DORA Metrics Calculator
Answer 5 quick questions about your delivery and get a 0–100 performance score and your DORA level — Elite, High, Medium, or Low — instantly, in your browser. No exact numbers required.
What are DORA metrics?
DORA metrics are four research-backed measures of software delivery performance from the DORA / Accelerate program. Together they capture both throughput (how fast you ship) and stability (how safely you ship). This calculator adds release predictability and turns quick banded answers into a single delivery-performance score and DORA level.
- Deployment Frequency:How frequently code reaches production.
- Lead Time for Changes:Commit-to-production lead time.
- Time to Restore:Mean time to restore service after an incident.
- Change Failure Rate:Percentage of changes that fail in production.

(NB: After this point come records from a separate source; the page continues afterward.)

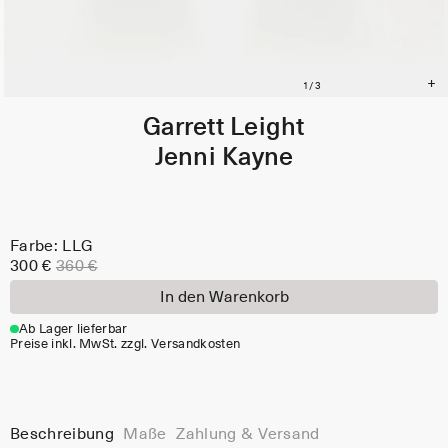
Garrett Leight
Jenni Kayne
Farbe: LLG
300 €
360 €
In den Warenkorb
Ab Lager lieferbar
Preise inkl. MwSt. zzgl. Versandkosten
Beschreibung
Maße
Zahlung & Versand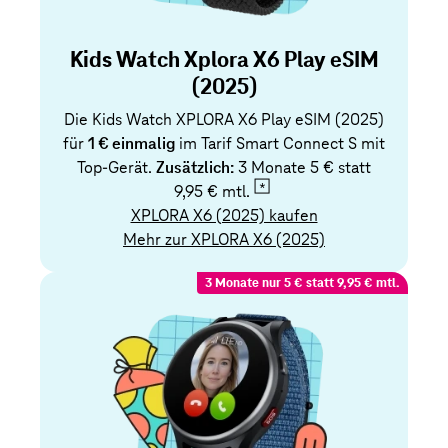
Kids Watch Xplora X6 Play eSIM
(2025)
Die Kids Watch XPLORA X6 Play eSIM (2025)
für
1 € einmalig
im Tarif Smart Connect S mit
Top-Gerät.
Zusätzlich:
3 Monate 5 € statt
9,95 € mtl.
XPLORA X6 (2025) kaufen
Mehr zur XPLORA X6 (2025)
3 Monate nur 5 € statt 9,95 € mtl.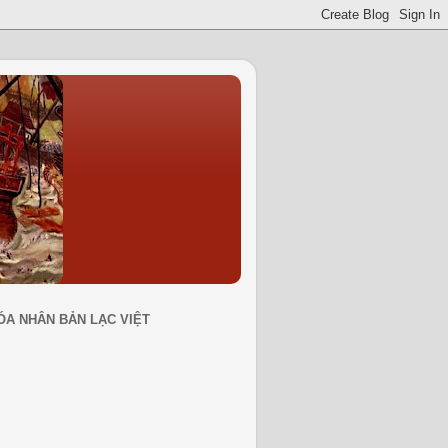
ÓA NHÂN BẢN LẠC VIỆT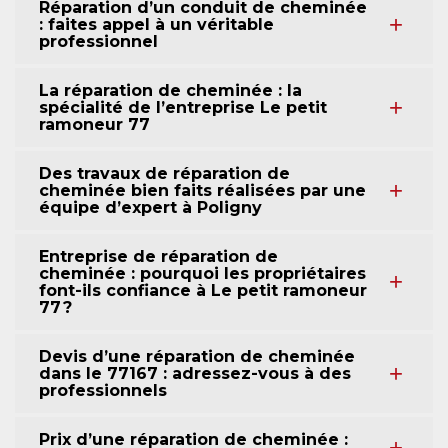
Réparation d’un conduit de cheminée
: faites appel à un véritable
professionnel
La réparation de cheminée : la
spécialité de l’entreprise Le petit
ramoneur 77
Des travaux de réparation de
cheminée bien faits réalisées par une
équipe d’expert à Poligny
Entreprise de réparation de
cheminée : pourquoi les propriétaires
font-ils confiance à Le petit ramoneur
77 ?
Devis d’une réparation de cheminée
dans le 77167 : adressez-vous à des
professionnels
Prix d’une réparation de cheminée :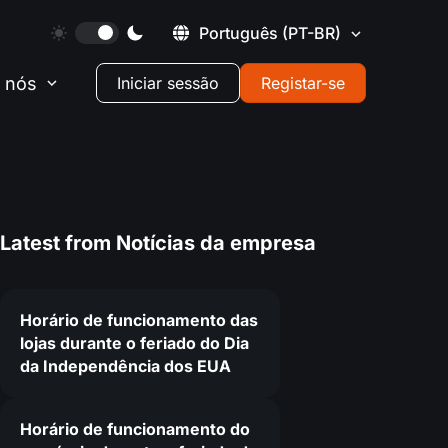
Português
(PT-BR)
 nós
Iniciar sessão
Registar-se
Latest from
Notícias da empresa
Horário de funcionamento das
lojas durante o feriado do Dia
da Independência dos EUA
Horário de funcionamento do
4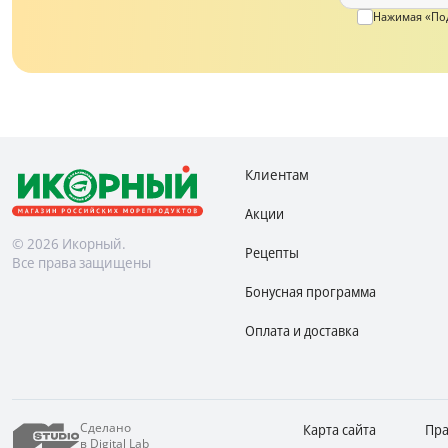
Нажимая «Под
Клиентам
Акции
© 2026 Икорный.
Рецепты
Все права защищены
Бонусная программа
Оплата и доставка
Сделано
Карта сайта
Пра
в Digital Lab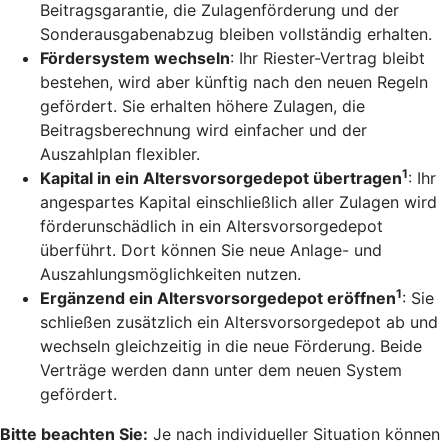
Beitragsgarantie, die Zulagenförderung und der
Sonderausgabenabzug bleiben vollständig erhalten.
Fördersystem wechseln
: Ihr Riester-Vertrag bleibt
bestehen, wird aber künftig nach den neuen Regeln
gefördert. Sie erhalten höhere Zulagen, die
Beitragsberechnung wird einfacher und der
Auszahlplan flexibler.
1
Kapital in ein Altersvorsorgedepot übertragen
: Ihr
angespartes Kapital einschließlich aller Zulagen wird
förderunschädlich in ein Altersvorsorgedepot
überführt. Dort können Sie neue Anlage- und
Auszahlungsmöglichkeiten nutzen.
1
Ergänzend ein Altersvorsorgedepot eröffnen
: Sie
schließen zusätzlich ein Altersvorsorgedepot ab und
wechseln gleichzeitig in die neue Förderung. Beide
Verträge werden dann unter dem neuen System
gefördert.
Bitte beachten Sie:
Je nach individueller Situation können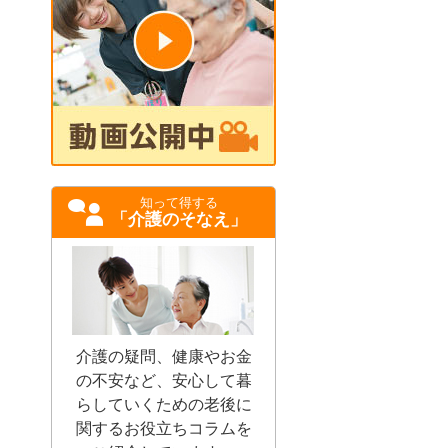
知って得する
「介護のそなえ」
介護の疑問、健康やお金
の不安など、安心して暮
らしていくための老後に
関するお役立ちコラムを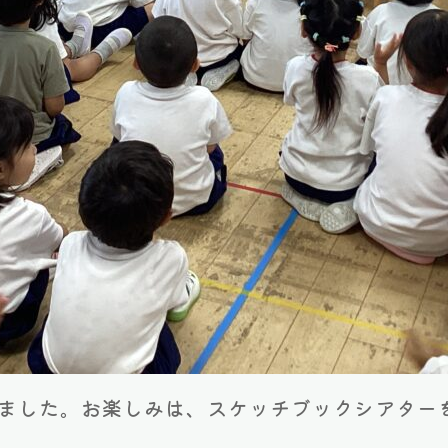
しました。お楽しみは、スケッチブックシアター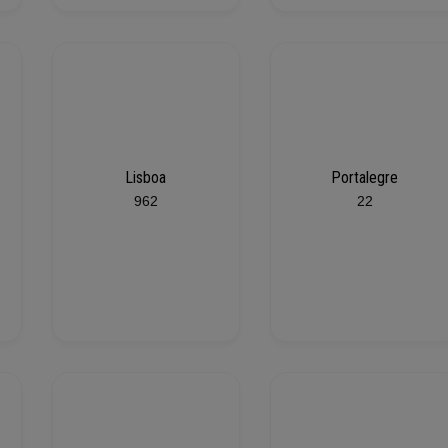
Lisboa
Portalegre
962
22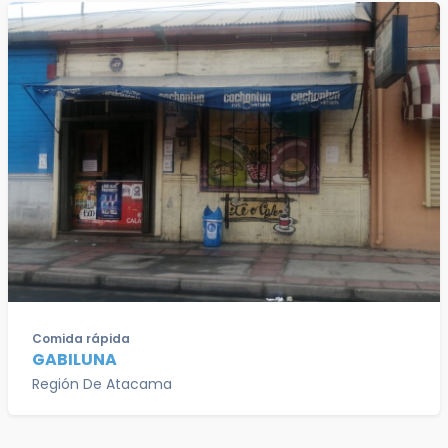
Comida rápida
GABILUNA
Región De Atacama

- Release Predictability:Share of committed work delivered on schedule.
The calculator
0 of 5 answered
How the score is calculated
Each answer maps to a representative metric value and is scored on DORA-aligned thresholds (approximating Elite / High / Medium / Low). Lead time, time to restore, and change failure rate carry slightly more weight than deployment frequency and predictability, and the metrics combine into a single 0–100 delivery-performance score graded A (Elite) to F (Low). Unanswered metrics are left out rather than guessed, mirroring the ShipReady principle of never fabricating data.

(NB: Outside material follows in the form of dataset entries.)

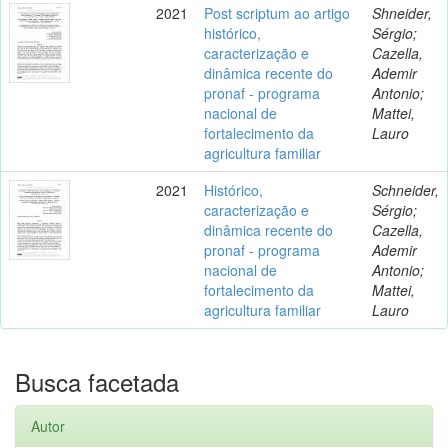
2021
Post scriptum ao artigo
Shneider,
histórico,
Sérgio;
caracterização e
Cazella,
dinâmica recente do
Ademir
pronaf - programa
Antonio;
nacional de
Mattei,
fortalecimento da
Lauro
agricultura familiar
2021
Histórico,
Schneider,
caracterização e
Sérgio;
dinâmica recente do
Cazella,
pronaf - programa
Ademir
nacional de
Antonio;
fortalecimento da
Mattei,
agricultura familiar
Lauro
Busca facetada
Autor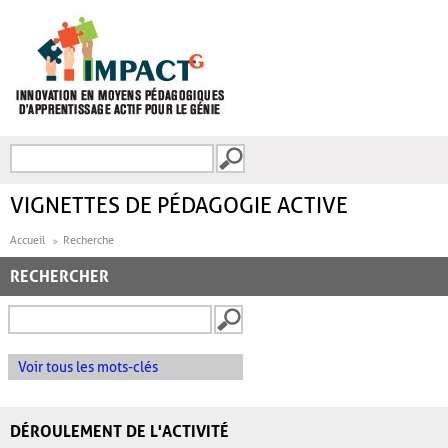
Aller au contenu principal
Recherche
FORMULAIRE DE
RECHERCHE
VIGNETTES DE PÉDAGOGIE ACTIVE
Accueil
Recherche
RECHERCHER
Voir tous les mots-clés
DÉROULEMENT DE L'ACTIVITÉ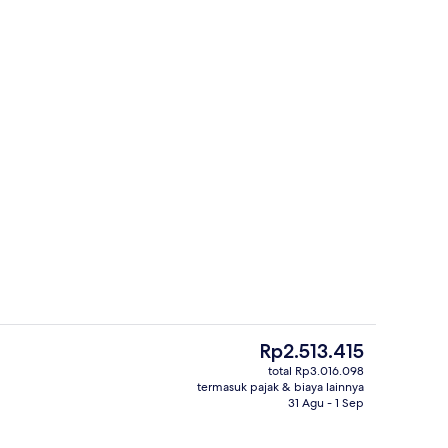
rapan, makan siang, dan makan malam
Kamar Premium, ensuite | Brankas, meja
Harga
Rp2.513.415
saat
total Rp3.016.098
ini
termasuk pajak & biaya lainnya
Lounge
Rp2.513.415
31 Agu - 1 Sep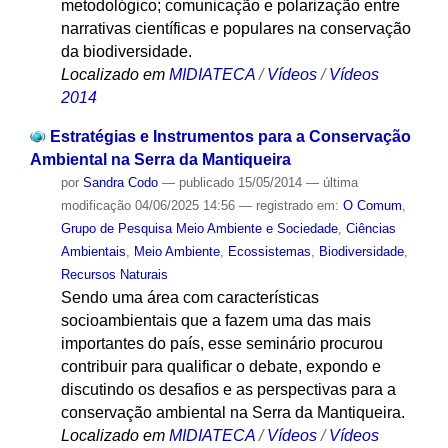
metodológico; comunicação e polarização entre
narrativas científicas e populares na conservação
da biodiversidade.
Localizado em
MIDIATECA
/
Vídeos
/
Vídeos
2014
Estratégias e Instrumentos para a Conservação
Ambiental na Serra da Mantiqueira
por
Sandra Codo
—
publicado
15/05/2014
—
última
modificação
04/06/2025 14:56
— registrado em:
O Comum
,
Grupo de Pesquisa Meio Ambiente e Sociedade
,
Ciências
Ambientais
,
Meio Ambiente
,
Ecossistemas
,
Biodiversidade
,
Recursos Naturais
Sendo uma área com características
socioambientais que a fazem uma das mais
importantes do país, esse seminário procurou
contribuir para qualificar o debate, expondo e
discutindo os desafios e as perspectivas para a
conservação ambiental na Serra da Mantiqueira.
Localizado em
MIDIATECA
/
Vídeos
/
Vídeos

Frequently asked questions
- What is a DORA metrics calculator?
- A DORA metrics calculator estimates your software delivery performance from the four DORA metrics — deployment frequency, lead time for changes, time to restore service, and change failure rate — plus release predictability. This one turns quick banded answers into a 0–100 delivery score and a DORA performance level (Elite, High, Medium, or Low).

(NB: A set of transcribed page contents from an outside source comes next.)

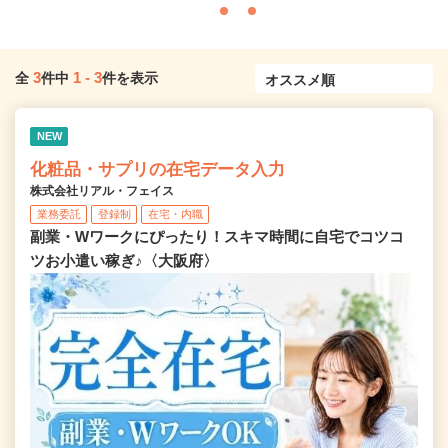
3
1
-
3
全
件中
件を表示
NEW
化粧品・サプリの在宅データ入力
株式会社リアル・フェイス
業務委託
登録制
在宅・内職
副業・Wワークにぴったり！スキマ時間に自宅でコツコ
ツお小遣い稼ぎ♪〈大阪府〉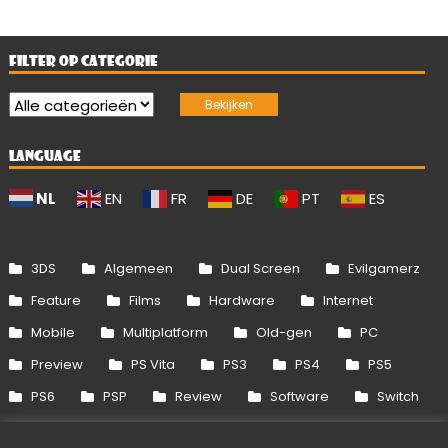
FILTER OP CATEGORIE
LANGUAGE
NL
EN
FR
DE
PT
ES
3DS
Algemeen
Dual Screen
Evilgamerz
Feature
Films
Hardware
Internet
Mobile
Multiplatform
Old-gen
PC
Preview
PS Vita
PS3
PS4
PS5
PS6
PSP
Review
Software
Switch
Switch 2
Uitgelicht
Wii
Wii U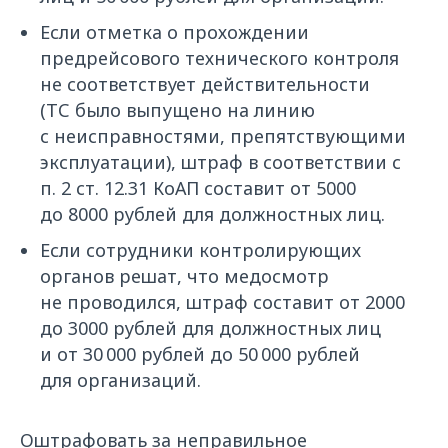
Если отметка о прохождении
предрейсового технического контроля
не соответствует действительности
(ТС было выпущено на линию
с неисправностями, препятствующими
эксплуатации), штраф в соответствии с
п. 2 ст. 12.31 КоАП составит от 5000
до 8000 рублей для должностных лиц.
Если сотрудники контролирующих
органов решат, что медосмотр
не проводился, штраф составит от 2000
до 3000 рублей для должностных лиц
и от 30 000 рублей до 50 000 рублей
для организаций.
Оштрафовать за неправильное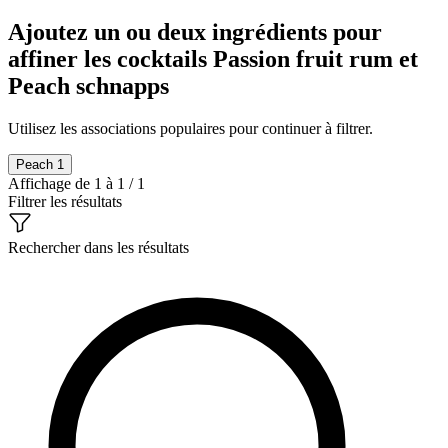
Ajoutez un ou deux ingrédients pour
affiner les cocktails Passion fruit rum et
Peach schnapps
Utilisez les associations populaires pour continuer à filtrer.
Peach
1
Affichage de 1 à 1 / 1
Filtrer les résultats
Rechercher dans les résultats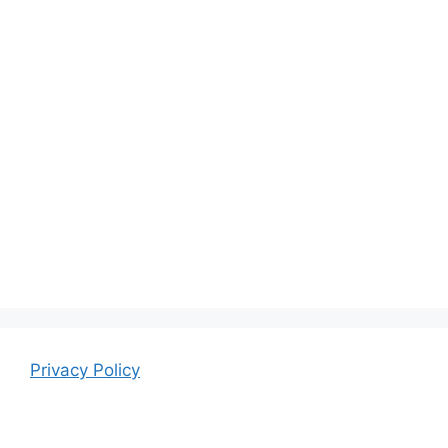
Privacy Policy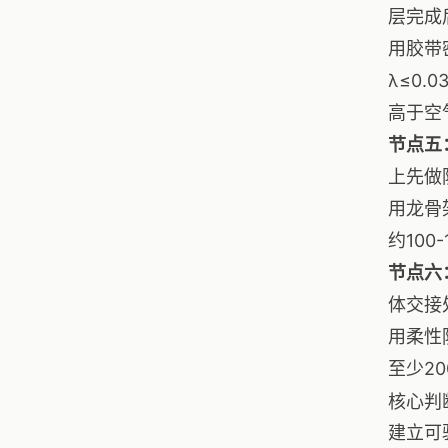
层完成
用胶带
λ≤0
高于空
节点五
上先做
用龙骨
约10
节点六
体交接
用柔性
至少2
核心判
建立可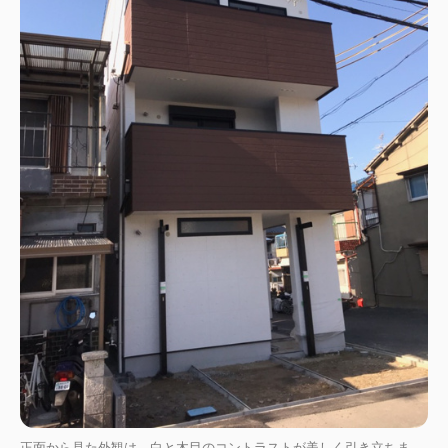
正面から見た外観は、白と木目のコントラストが美しく引き立ちま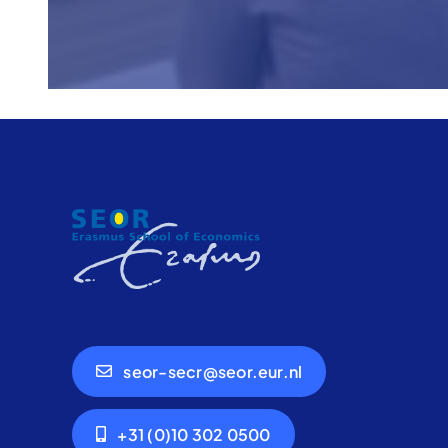
seor-secr@seor.eur.nl
+31 (0)10 302 0500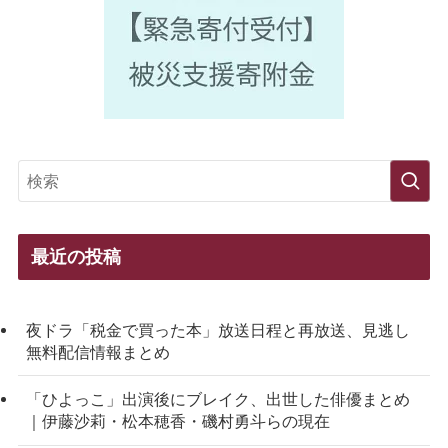
最近の投稿
夜ドラ「税金で買った本」放送日程と再放送、見逃し
無料配信情報まとめ
「ひよっこ」出演後にブレイク、出世した俳優まとめ
｜伊藤沙莉・松本穂香・磯村勇斗らの現在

- What are the four DORA metrics?
- Deployment Frequency (how often you deploy to production), Lead Time for Changes (commit to production), Time to Restore (how quickly you recover from incidents), and Change Failure Rate (the share of changes that cause a failure). They come from the DORA / Accelerate research on software delivery performance.
- How is the DORA score calculated?
- Each answer maps to a representative metric value and is scored on DORA-aligned thresholds (approximating Elite/High/Medium/Low). Lead time, time to restore, and change failure rate carry slightly more weight, and the metrics combine into a single 0–100 delivery-performance score graded A–F. Unanswered metrics are omitted rather than guessed.
- Is the calculator anonymous?
- Yes. It runs entirely in your browser and requires no signup. Nothing is sent anywhere unless you choose to enter your email to receive a detailed breakdown.
- What is a good DORA score?
- Elite performers deploy on demand, have lead times and recovery under a day, and a low change failure rate. In this tool, 90+ maps to Elite, 75–89 to High, 60–74 to Medium, and below that to Low. Most teams have one or two metrics dragging the rest down — usually time to restore or change failure rate.
- How do I improve my DORA metrics?
- Start with your weakest metric. Common high-leverage moves: smaller batches and trunk-based development for frequency and lead time; better observability, runbooks, and automated rollback for time to restore; and progressive delivery plus stronger tests for change failure rate.
Glossary
- DORA metrics
- Four research-backed measures of software delivery performance — deployment frequency, lead time for changes, time to restore service, and change failure rate.
- Deployment frequency
- How often an organization successfully releases to production — from on-demand (multiple times a day) down to less than monthly.
- Lead time for changes
- The time from a change being committed to it running in production — a measure of delivery speed.
- Change failure rate
- The percentage of deployments to production that cause a failure requiring remediation (a hotfix, rollback, or patch).